It's the identity warriors. Think BLM, Tumblr, the radical identity politics people. We don't call them alt left, we just call them Black Lives Matter, Tumblr whateverisms. They serve the same purpose of being an echo chamber and highly ideological.
To a certain extent, this. The alt-right is pretty irrelevant - its main base of support seems to be on reddit and on a few fringey far-right websites; the few 'representatives' that it has in the real world are largely attention-seekers like Milo Yiannopoulos (whose shtick is basically a watered down and less amusing version of that of Taki Theodoracopulos). It's only real relevance is, as has been mentioned, a big bad bogeyman used by liberal 'rightists', standard liberals and left-wingers to browbeat the mainstream right with whenever it attempts to touch certain issues.

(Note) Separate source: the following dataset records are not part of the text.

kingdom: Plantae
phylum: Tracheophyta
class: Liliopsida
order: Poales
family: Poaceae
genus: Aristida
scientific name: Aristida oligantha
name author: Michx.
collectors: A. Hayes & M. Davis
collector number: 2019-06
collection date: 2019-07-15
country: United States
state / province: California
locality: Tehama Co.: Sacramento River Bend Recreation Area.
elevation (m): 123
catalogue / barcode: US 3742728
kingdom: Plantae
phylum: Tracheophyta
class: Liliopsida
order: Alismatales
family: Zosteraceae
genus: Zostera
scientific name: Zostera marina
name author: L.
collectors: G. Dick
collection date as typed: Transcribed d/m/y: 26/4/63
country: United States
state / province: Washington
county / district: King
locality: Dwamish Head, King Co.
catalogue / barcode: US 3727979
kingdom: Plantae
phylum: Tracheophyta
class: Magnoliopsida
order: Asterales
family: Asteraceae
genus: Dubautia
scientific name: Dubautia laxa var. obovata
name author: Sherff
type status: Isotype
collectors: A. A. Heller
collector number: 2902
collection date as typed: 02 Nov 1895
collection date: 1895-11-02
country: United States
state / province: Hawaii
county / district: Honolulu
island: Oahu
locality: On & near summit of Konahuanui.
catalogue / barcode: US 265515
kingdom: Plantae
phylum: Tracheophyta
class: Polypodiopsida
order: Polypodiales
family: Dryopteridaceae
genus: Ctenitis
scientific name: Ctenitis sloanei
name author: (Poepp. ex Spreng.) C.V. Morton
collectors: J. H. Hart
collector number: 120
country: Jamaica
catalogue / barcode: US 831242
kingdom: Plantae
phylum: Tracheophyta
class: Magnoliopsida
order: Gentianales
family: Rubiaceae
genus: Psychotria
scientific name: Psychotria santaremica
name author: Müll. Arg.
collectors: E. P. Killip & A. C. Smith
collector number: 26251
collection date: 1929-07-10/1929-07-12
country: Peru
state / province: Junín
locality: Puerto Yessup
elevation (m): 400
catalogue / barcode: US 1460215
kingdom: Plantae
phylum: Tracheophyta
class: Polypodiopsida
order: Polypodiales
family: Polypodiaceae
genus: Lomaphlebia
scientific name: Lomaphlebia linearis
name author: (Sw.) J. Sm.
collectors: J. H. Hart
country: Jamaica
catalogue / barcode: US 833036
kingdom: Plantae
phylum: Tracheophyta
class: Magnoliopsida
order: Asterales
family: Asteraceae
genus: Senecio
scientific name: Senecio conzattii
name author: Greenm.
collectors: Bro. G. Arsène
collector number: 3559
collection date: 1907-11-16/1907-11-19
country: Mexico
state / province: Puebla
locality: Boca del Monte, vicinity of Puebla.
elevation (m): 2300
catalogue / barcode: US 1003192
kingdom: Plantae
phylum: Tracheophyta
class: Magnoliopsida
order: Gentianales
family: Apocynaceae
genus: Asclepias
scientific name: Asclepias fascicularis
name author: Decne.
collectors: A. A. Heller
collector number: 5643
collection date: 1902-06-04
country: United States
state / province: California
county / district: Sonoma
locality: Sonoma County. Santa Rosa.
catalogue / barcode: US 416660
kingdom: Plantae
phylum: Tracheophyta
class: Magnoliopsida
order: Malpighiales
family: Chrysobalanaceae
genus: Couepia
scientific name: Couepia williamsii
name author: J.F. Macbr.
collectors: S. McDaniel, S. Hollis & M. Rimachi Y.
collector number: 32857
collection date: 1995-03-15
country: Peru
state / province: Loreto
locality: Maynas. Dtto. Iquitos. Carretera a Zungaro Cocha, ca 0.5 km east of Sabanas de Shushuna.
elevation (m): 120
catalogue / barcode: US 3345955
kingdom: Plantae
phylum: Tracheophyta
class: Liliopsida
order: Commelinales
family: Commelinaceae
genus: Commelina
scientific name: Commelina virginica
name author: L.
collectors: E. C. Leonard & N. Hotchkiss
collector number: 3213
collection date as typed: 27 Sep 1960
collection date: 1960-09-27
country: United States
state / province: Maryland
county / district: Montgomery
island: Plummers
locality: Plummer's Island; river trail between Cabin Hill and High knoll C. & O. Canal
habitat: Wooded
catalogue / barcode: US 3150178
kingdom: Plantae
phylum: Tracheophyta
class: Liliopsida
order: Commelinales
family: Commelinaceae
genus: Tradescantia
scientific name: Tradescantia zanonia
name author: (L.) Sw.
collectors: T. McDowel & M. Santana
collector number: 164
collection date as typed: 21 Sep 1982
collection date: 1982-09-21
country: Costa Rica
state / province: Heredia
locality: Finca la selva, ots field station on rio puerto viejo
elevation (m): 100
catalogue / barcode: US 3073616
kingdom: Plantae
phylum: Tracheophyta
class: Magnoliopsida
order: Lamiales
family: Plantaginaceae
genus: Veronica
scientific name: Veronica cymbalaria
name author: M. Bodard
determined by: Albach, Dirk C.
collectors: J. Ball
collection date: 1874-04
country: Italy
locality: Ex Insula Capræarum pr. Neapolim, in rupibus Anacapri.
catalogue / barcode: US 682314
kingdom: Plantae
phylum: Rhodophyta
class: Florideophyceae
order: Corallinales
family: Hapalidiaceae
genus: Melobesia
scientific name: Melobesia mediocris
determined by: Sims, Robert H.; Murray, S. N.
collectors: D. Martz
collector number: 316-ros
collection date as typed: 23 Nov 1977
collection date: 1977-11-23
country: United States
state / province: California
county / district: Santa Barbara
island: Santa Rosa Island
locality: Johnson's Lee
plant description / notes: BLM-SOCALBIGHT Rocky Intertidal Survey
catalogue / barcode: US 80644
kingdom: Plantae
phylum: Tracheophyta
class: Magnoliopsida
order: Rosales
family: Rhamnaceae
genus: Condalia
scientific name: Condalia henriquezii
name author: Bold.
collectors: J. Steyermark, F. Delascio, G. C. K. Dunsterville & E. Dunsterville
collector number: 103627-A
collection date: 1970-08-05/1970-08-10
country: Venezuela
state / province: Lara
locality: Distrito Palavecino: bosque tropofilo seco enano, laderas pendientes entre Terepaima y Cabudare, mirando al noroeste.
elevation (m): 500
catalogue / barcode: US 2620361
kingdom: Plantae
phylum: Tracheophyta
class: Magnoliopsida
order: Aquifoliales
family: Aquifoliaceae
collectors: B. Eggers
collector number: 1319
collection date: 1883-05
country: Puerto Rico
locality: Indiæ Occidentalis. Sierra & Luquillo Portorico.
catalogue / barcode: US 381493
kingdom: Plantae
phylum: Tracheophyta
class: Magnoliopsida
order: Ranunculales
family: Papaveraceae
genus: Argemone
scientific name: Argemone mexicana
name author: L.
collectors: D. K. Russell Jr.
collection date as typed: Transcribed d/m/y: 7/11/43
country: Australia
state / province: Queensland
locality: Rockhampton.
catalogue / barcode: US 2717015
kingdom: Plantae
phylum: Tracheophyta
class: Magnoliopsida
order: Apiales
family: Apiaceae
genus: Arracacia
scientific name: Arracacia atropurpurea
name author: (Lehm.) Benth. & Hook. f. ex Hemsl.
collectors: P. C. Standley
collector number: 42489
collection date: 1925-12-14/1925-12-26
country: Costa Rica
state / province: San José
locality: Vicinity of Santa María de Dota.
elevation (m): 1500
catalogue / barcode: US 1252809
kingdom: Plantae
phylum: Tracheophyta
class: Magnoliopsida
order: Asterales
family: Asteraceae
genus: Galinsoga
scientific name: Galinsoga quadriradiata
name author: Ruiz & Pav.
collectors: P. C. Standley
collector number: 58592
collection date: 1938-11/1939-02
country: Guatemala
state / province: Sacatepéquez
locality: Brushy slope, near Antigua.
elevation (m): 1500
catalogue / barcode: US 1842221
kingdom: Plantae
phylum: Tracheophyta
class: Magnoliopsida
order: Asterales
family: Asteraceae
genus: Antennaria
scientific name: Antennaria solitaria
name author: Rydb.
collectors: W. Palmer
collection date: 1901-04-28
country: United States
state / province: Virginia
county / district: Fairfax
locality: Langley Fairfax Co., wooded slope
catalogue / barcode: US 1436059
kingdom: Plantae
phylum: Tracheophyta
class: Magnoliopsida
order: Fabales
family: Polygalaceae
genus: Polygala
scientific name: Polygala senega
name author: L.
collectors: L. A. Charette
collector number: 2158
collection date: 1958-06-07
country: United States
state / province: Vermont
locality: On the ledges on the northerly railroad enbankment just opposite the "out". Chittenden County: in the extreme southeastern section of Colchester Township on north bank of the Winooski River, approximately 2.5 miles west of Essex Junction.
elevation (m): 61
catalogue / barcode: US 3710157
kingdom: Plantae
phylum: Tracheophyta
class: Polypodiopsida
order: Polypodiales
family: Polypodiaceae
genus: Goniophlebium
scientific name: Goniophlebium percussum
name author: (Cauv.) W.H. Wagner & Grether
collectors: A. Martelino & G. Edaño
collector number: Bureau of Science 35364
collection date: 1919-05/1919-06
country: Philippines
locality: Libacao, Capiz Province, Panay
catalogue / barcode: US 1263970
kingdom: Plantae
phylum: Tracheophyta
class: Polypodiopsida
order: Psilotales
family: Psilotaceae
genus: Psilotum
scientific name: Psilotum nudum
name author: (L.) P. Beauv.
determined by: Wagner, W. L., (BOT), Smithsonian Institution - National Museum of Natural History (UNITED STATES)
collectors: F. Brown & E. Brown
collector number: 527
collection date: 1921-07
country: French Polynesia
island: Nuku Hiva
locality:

On the other hand, what Potus described as the alt-left has clearly moved well beyond its Tumblr stage and is busy infiltrating (or already has) universities, online publications and indeed political parties, and is busy moulding the minds of a generation of impressionable young people. The alt-right, I guess, is a reaction to this, but it's an incredibly weak and counterproductive one, and, like I said, is largely confined to the fringes, unlike the 'alt-left' (which is part of the reason why it isn't called the alt-left).